H is a subgroup, hence H has inverses so for the element x in H, and the element g^-1hg consider the element g^-1x^-1g which is in N_G(H) since x^-1 is in H.

 

[HallsofIvy]

I think d leet mean "and the element g^-1xg".

What is the product (g^-1xg)(g^-1x^-1g)?

 

[titaniumx3]

It's the identity.

But, aren't we supposed to show that (g^-1)^-1x(g^-1) = gxg^-1 is in H?

 

[ircdan]

It's the identity.

But, aren't we supposed to show that (g^-1)^-1x(g^-1) = gxg^-1 is in H?
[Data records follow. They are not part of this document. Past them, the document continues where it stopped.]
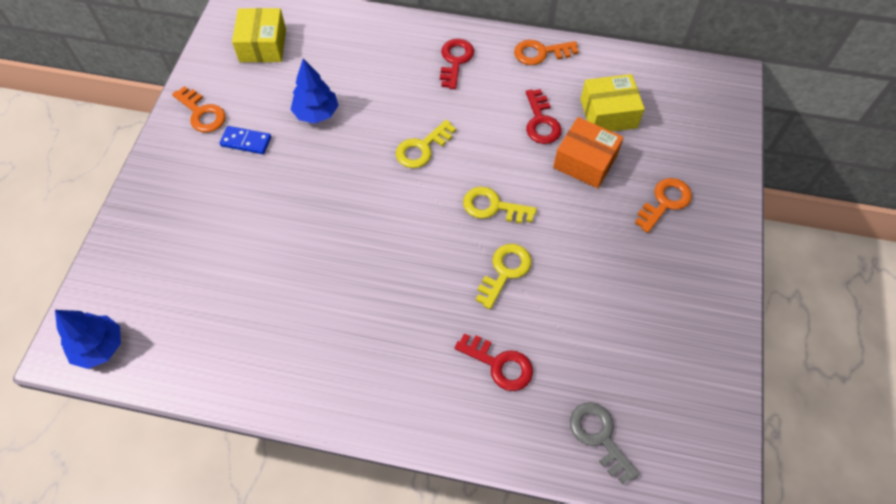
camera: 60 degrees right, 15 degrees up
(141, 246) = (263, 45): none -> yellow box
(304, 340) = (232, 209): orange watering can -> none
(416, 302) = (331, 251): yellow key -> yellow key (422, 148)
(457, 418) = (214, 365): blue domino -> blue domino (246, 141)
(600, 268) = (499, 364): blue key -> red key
yup that's right, think about what halls just said though and it answers your question, you know (g^-1xg)(g^-1x^-1g) = e. This tells you what?

 

[titaniumx3]

yup that's right, think about what halls just said though and it answers your question, you know (g^-1xg)(g^-1x^-1g) = e. This tells you what?

It tells me the inverse of g^-1xg is g^-1x^-1g (which must also be contained in H), but how does that show that g^-1 is in N_G(H)? (i.e. do all elements of N_G(H) have inverses?).

 

[HallsofIvy]

?? Was that a typo. You are not trying to prove that g^-1 is in N_G(H), you are trying to prove x^-1 is.

And the fact that g^-1x^-1g is in H shows that x^-1 is in N_G(H).

 

[titaniumx3]

Now I'm getting confused lol. According to the definition of N_G(H) from my original post, we want to show that for all g in N_G(H), g^-1 is also in N_G(H). In other words we have to show that for any g in N_G(H) and all x in H, (g^-1)^-1x(g^-1) is H.

Am I correct in saying this?